Moreover, reductions in enforcement activities could wipe out any savings, Koskinen wrote, with the government losing $2 billion in taxes that would otherwise have been collected.
“This year, we are looking at a situation where realistically we have no choice but to do less with less,” Koskinen wrote, adding that the reductions in service “are unacceptable to all of us.”
Olson, who serves as an official watchdog over the IRS, has long complained about the agency’s diminishing ability to respond to taxpayers’ needs as political battles over the national debt have led to ever-deeper cuts in agency funding.

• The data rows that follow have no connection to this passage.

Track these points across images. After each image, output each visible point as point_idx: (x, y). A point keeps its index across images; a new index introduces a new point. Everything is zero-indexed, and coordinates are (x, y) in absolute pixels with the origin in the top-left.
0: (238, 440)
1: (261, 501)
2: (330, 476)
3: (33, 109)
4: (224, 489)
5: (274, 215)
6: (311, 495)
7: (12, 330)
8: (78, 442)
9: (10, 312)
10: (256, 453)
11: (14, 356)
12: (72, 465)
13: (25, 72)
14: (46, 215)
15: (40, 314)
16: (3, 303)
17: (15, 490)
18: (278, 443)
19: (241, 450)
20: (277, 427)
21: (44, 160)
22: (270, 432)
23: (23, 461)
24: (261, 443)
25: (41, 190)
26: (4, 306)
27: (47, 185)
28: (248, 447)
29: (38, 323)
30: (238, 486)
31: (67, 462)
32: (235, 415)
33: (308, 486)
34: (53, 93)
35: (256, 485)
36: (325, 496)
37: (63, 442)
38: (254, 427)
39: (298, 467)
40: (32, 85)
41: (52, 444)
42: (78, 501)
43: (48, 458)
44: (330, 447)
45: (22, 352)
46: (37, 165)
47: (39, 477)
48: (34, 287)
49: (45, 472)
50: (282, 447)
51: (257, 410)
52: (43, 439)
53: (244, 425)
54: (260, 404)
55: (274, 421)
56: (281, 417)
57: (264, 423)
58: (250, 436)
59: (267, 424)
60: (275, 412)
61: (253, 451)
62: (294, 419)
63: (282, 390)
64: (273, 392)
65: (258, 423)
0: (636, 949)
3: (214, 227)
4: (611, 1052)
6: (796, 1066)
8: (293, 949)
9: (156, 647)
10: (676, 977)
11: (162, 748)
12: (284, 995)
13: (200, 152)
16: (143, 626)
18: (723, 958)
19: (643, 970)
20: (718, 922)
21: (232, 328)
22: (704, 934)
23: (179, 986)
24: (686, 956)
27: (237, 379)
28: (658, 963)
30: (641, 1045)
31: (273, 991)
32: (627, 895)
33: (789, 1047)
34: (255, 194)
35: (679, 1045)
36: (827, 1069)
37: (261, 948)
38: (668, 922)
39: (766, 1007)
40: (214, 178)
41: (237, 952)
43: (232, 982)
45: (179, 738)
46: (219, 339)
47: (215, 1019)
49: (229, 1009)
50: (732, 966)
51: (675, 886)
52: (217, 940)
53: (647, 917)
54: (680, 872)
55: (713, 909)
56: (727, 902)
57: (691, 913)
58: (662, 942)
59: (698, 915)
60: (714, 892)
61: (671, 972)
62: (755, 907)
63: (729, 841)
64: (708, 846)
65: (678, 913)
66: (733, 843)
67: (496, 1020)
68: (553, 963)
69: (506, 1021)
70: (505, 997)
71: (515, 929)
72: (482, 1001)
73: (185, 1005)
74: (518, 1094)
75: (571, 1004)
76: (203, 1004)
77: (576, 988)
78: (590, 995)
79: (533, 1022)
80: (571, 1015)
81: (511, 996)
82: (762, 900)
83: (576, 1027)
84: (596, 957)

This year, however, Olson ranked taxpayer service first on her “most serious problems” list, under the heading “Taxpayer Service Has Reached Unacceptably Low Levels and Is Getting Worse.”
The long slide is vividly illustrated by a single metric: the agency’s ability to answer the phone.

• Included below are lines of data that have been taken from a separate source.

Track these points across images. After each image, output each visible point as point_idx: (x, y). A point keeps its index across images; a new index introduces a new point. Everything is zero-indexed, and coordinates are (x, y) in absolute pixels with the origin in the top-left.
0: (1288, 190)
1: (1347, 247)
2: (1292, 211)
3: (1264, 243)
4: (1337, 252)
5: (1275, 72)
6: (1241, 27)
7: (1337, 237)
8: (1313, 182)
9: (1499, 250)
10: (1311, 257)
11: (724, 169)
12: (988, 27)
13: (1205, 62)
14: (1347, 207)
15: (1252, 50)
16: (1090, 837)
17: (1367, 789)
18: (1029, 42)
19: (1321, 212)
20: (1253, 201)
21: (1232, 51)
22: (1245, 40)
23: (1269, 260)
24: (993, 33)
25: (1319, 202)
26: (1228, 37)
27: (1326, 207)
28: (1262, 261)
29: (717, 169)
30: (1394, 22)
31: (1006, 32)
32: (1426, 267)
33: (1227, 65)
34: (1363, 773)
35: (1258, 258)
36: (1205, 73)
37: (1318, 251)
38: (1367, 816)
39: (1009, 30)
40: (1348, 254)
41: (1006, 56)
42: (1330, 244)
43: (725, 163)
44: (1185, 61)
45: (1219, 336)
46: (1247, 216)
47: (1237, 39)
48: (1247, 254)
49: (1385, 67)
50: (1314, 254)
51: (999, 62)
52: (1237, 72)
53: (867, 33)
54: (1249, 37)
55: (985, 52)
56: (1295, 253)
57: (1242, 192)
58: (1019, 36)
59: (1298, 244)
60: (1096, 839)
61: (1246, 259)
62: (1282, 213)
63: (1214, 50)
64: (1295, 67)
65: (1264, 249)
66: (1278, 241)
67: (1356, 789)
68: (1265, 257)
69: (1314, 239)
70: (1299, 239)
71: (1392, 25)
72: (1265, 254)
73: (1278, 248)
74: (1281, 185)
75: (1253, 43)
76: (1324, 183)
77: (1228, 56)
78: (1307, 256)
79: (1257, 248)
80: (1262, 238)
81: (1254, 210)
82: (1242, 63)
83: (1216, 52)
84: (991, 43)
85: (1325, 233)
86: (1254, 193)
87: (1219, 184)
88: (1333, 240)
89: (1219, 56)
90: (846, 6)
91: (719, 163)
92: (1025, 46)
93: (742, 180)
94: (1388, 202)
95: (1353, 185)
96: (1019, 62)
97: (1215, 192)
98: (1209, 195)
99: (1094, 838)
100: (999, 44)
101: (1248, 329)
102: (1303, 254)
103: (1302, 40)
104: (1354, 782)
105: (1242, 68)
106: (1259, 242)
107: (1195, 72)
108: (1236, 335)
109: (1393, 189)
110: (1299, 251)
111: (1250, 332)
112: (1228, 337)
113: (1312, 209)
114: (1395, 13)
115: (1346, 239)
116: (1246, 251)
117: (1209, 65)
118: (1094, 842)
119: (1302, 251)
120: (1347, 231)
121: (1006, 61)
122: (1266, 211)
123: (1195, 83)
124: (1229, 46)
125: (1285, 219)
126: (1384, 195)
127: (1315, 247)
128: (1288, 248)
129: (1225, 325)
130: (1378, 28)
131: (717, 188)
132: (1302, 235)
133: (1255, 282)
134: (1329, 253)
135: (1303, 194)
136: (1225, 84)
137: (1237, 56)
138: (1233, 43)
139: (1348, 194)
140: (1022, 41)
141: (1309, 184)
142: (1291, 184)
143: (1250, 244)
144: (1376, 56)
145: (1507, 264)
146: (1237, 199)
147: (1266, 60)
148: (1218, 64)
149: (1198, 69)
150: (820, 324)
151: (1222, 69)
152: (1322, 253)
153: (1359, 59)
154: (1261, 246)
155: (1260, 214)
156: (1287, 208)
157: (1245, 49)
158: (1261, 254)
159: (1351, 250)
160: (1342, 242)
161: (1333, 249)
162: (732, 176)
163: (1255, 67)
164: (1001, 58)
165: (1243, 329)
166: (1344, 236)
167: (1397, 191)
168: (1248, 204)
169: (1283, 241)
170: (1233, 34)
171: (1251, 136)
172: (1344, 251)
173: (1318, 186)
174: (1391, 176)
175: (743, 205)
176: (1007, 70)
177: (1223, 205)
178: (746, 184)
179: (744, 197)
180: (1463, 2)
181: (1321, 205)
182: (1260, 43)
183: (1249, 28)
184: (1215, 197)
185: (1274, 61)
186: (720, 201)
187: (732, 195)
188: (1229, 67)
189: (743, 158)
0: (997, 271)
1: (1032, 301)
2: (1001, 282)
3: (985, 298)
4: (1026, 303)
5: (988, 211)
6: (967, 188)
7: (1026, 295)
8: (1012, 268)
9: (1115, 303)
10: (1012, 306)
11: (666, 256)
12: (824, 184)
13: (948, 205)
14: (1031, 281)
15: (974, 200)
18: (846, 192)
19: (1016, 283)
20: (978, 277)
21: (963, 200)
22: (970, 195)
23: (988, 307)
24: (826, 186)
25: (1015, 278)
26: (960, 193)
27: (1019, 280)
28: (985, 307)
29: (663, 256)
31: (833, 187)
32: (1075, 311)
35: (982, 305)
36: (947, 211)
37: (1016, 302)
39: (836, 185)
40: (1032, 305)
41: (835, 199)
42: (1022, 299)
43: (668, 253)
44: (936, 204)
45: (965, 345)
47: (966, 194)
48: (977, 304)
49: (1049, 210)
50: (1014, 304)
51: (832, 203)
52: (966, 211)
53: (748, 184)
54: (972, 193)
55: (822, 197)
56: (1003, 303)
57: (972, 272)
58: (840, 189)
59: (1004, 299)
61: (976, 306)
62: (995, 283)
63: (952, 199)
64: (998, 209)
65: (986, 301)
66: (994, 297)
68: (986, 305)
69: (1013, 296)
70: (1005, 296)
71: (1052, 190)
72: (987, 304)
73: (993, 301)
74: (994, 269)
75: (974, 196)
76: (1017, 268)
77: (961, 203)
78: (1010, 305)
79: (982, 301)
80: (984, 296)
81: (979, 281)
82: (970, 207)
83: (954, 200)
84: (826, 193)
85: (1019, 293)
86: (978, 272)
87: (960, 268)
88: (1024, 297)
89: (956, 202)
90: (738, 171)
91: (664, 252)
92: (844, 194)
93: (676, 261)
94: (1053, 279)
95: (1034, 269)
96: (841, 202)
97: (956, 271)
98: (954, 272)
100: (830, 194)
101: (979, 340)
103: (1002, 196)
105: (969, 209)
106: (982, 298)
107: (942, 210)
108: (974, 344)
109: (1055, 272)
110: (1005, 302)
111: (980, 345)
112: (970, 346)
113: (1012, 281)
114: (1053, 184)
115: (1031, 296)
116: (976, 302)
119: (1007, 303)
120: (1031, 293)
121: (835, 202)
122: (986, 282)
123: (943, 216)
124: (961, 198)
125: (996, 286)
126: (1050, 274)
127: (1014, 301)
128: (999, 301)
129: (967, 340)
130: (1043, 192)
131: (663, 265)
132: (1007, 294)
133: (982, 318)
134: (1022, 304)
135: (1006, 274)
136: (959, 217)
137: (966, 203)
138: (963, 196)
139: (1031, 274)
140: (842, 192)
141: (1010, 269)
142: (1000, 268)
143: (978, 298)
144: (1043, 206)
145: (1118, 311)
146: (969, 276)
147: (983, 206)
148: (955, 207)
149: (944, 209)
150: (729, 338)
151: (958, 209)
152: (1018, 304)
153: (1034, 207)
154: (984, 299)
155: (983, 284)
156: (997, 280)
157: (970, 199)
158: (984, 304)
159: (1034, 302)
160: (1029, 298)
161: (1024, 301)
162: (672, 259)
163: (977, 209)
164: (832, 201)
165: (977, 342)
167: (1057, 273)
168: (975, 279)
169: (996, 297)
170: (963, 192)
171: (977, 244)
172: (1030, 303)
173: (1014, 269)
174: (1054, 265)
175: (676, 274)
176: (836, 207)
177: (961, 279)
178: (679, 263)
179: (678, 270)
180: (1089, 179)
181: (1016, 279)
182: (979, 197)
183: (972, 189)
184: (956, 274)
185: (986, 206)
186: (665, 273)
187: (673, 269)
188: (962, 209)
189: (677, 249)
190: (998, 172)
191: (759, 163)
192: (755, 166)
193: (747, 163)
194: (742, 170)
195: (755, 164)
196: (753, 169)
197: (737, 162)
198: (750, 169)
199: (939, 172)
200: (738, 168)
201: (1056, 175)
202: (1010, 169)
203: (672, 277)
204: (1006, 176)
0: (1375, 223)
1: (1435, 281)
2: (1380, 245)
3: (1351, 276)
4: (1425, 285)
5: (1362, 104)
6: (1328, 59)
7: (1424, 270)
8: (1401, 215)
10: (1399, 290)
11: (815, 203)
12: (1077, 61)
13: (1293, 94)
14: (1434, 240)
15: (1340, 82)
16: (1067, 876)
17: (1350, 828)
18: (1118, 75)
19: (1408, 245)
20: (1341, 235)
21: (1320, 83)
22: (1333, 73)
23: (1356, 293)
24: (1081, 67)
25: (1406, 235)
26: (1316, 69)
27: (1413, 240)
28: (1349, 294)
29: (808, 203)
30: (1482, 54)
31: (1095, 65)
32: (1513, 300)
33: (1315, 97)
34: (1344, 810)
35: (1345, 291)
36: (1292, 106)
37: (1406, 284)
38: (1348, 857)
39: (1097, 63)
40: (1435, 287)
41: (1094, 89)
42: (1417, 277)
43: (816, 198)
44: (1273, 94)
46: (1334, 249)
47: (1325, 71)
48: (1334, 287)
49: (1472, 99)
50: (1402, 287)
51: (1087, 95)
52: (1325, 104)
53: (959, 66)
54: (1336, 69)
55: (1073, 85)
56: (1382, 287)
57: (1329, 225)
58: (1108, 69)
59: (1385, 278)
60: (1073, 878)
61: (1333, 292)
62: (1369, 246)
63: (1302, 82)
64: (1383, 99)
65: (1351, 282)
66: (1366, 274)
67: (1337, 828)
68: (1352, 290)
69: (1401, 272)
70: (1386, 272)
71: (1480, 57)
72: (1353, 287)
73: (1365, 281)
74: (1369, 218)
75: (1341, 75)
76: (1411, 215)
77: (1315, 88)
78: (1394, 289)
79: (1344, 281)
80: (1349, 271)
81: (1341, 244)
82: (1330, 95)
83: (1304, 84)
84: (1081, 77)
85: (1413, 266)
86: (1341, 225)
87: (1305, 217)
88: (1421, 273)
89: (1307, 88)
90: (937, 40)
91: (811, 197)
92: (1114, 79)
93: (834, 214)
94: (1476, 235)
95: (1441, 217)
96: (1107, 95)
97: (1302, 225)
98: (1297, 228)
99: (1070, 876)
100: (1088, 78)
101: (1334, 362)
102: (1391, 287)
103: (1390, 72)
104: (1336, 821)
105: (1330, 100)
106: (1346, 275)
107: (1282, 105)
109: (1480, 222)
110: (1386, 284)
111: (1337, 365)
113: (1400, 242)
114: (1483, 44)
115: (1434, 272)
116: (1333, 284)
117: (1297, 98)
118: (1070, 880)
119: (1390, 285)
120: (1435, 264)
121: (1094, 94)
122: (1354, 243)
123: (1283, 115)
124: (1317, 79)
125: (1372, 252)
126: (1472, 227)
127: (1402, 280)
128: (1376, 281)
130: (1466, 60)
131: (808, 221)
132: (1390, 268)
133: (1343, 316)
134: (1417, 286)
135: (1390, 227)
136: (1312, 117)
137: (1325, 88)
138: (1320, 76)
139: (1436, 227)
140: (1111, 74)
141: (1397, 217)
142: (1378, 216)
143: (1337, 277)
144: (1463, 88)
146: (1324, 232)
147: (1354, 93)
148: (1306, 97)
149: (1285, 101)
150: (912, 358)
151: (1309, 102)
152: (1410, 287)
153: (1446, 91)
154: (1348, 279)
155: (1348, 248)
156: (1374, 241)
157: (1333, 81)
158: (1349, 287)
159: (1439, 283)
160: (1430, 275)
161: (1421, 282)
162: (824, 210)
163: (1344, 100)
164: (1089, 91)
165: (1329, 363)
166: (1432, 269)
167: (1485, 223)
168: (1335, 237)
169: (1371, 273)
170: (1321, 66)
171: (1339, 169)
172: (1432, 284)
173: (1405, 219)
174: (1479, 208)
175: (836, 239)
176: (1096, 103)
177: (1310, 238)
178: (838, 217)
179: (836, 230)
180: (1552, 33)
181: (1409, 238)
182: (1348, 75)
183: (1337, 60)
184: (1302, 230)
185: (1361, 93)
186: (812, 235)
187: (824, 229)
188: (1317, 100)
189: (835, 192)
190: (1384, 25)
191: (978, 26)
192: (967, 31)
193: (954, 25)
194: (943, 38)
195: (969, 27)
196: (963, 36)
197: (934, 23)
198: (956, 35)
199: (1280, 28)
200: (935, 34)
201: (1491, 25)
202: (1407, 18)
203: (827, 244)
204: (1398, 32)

In 2004, a high-water mark, the IRS answered 87 percent of calls, and taxpayers had to wait on hold only about 2 1/2 minutes, the report says. In the teeth of the financial crisis, in 2009, the IRS was still answering 70 percent of its calls after average wait times of about nine minutes.
However, since Republicans took control of the House in 2011 and began demanding sharp cuts at agencies other than the Pentagon, IRS customer service has deteriorated rapidly. Answered calls fell to 61 percent in 2013 and 64 percent last year, a slight uptick due primarily to lower call volume, the report says.
Time spent on hold, meanwhile, skyrocketed to nearly 20 minutes in 2014 and is projected to exceed half an hour during the coming filing season.